Your objective>
The reply should contain every entry below exactly as written, with no images.
── Dataset extract ──
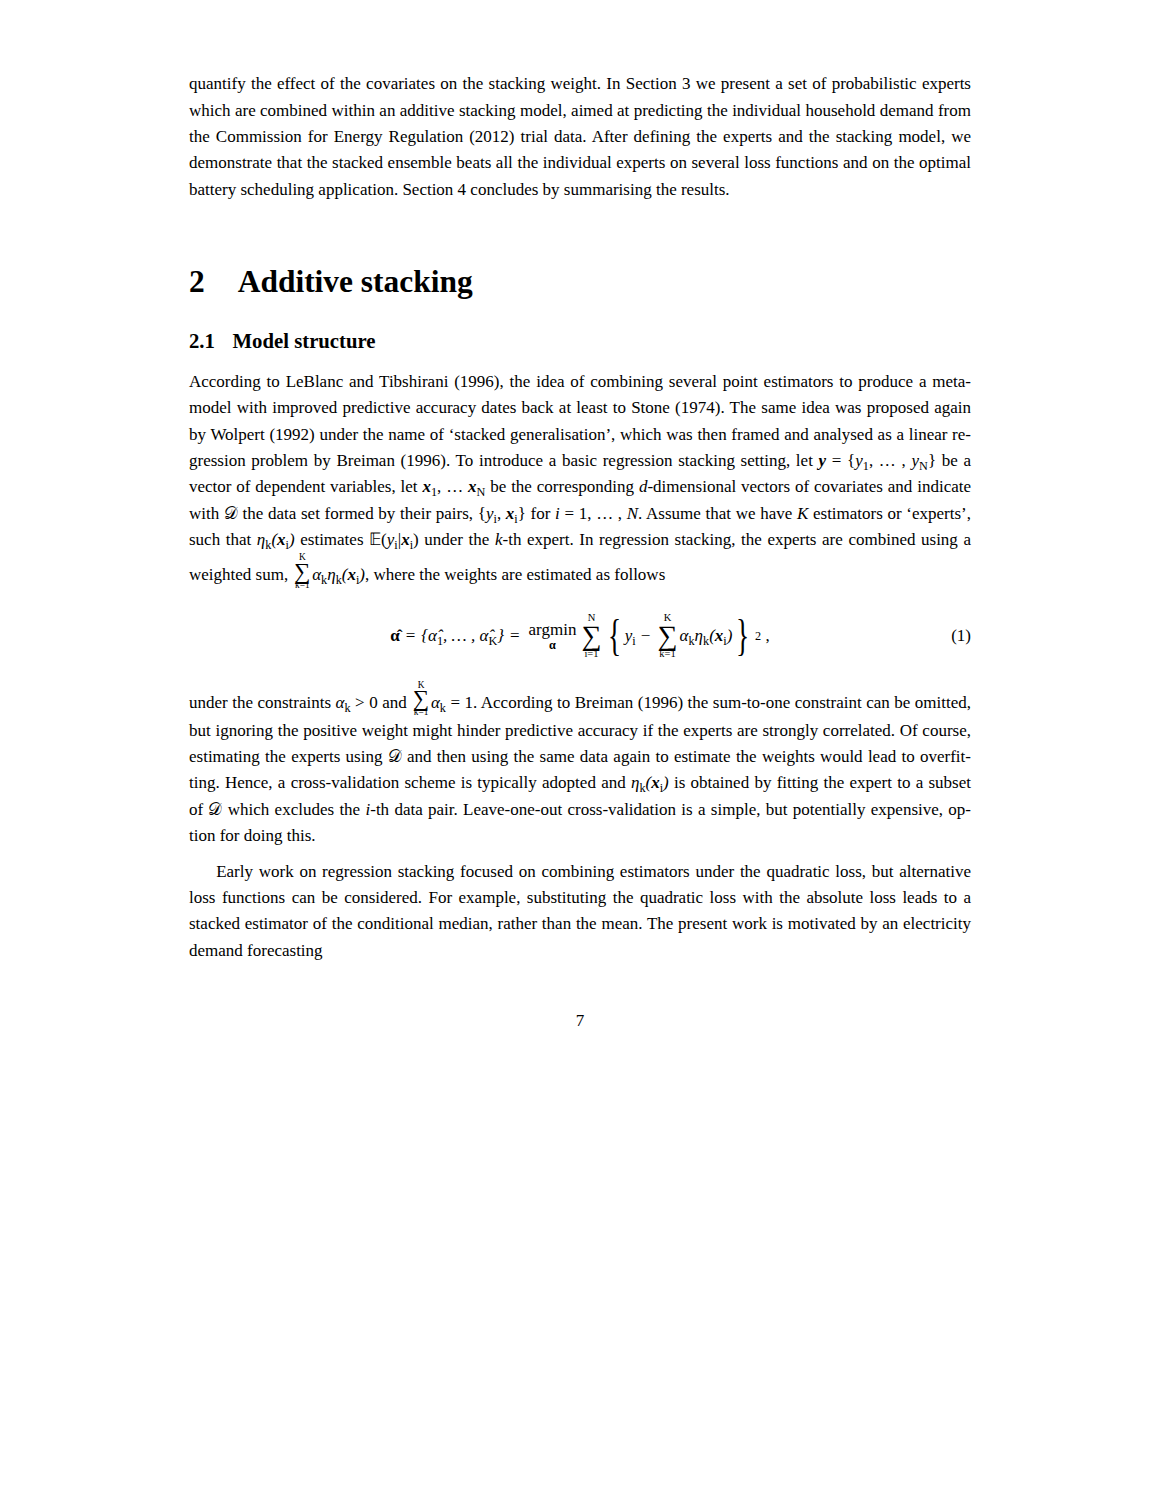quantify the effect of the covariates on the stacking weight. In Section 3 we present a set of probabilistic experts which are combined within an additive stacking model, aimed at predicting the individual household demand from the Commission for Energy Regulation (2012) trial data. After defining the experts and the stacking model, we demonstrate that the stacked ensemble beats all the individual experts on several loss functions and on the optimal battery scheduling application. Section 4 concludes by summarising the results.
2 Additive stacking
2.1 Model structure
According to LeBlanc and Tibshirani (1996), the idea of combining several point estimators to produce a meta-model with improved predictive accuracy dates back at least to Stone (1974). The same idea was proposed again by Wolpert (1992) under the name of ‘stacked generalisation’, which was then framed and analysed as a linear regression problem by Breiman (1996). To introduce a basic regression stacking setting, let y = {y1, … , yN} be a vector of dependent variables, let x1, … xN be the corresponding d-dimensional vectors of covariates and indicate with 𝒟 the data set formed by their pairs, {yi, xi} for i = 1, … , N. Assume that we have K estimators or ‘experts’, such that ηk(xi) estimates 𝔼(yi|xi) under the k-th expert. In regression stacking, the experts are combined using a weighted sum, K∑k=1 αkηk(xi), where the weights are estimated as follows
α̂ = {α̂1, … , α̂K} = argmin α N∑i=1 { yi − K∑k=1 αkηk(xi) }2 ,
(1)
under the constraints αk > 0 and K∑k=1 αk = 1. According to Breiman (1996) the sum-to-one constraint can be omitted, but ignoring the positive weight might hinder predictive accuracy if the experts are strongly correlated. Of course, estimating the experts using 𝒟 and then using the same data again to estimate the weights would lead to overfitting. Hence, a cross-validation scheme is typically adopted and ηk(xi) is obtained by fitting the expert to a subset of 𝒟 which excludes the i-th data pair. Leave-one-out cross-validation is a simple, but potentially expensive, option for doing this.
Early work on regression stacking focused on combining estimators under the quadratic loss, but alternative loss functions can be considered. For example, substituting the quadratic loss with the absolute loss leads to a stacked estimator of the conditional median, rather than the mean. The present work is motivated by an electricity demand forecasting
7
───
Answer space>
quantify the effect of the covariates on the stacking weight. In Section 3 we present a set of probabilistic experts which are combined within an additive stacking model, aimed at predicting the individual household demand from the Commission for Energy Regulation (2012) trial data. After defining the experts and the stacking model, we demonstrate that the stacked ensemble beats all the individual experts on several loss functions and on the optimal battery scheduling application. Section 4 concludes by summarising the results.
2 Additive stacking
2.1 Model structure
According to LeBlanc and Tibshirani (1996), the idea of combining several point estimators to produce a meta-model with improved predictive accuracy dates back at least to Stone (1974). The same idea was proposed again by Wolpert (1992) under the name of ‘stacked generalisation’, which was then framed and analysed as a linear regression problem by Breiman (1996). To introduce a basic regression stacking setting, let y = {y1, … , yN} be a vector of dependent variables, let x1, … xN be the corresponding d-dimensional vectors of covariates and indicate with 𝒟 the data set formed by their pairs, {yi, xi} for i = 1, … , N. Assume that we have K estimators or ‘experts’, such that ηk(xi) estimates 𝔼(yi|xi) under the k-th expert. In regression stacking, the experts are combined using a weighted sum, K∑k=1 αkηk(xi), where the weights are estimated as follows
α̂ = {α̂1, … , α̂K} = argmin α N∑i=1 { yi − K∑k=1 αkηk(xi) }2 ,
(1)
under the constraints αk > 0 and K∑k=1 αk = 1. According to Breiman (1996) the sum-to-one constraint can be omitted, but ignoring the positive weight might hinder predictive accuracy if the experts are strongly correlated. Of course, estimating the experts using 𝒟 and then using the same data again to estimate the weights would lead to overfitting. Hence, a cross-validation scheme is typically adopted and ηk(xi) is obtained by fitting the expert to a subset of 𝒟 which excludes the i-th data pair. Leave-one-out cross-validation is a simple, but potentially expensive, option for doing this.
Early work on regression stacking focused on combining estimators under the quadratic loss, but alternative loss functions can be considered. For example, substituting the quadratic loss with the absolute loss leads to a stacked estimator of the conditional median, rather than the mean. The present work is motivated by an electricity demand forecasting
7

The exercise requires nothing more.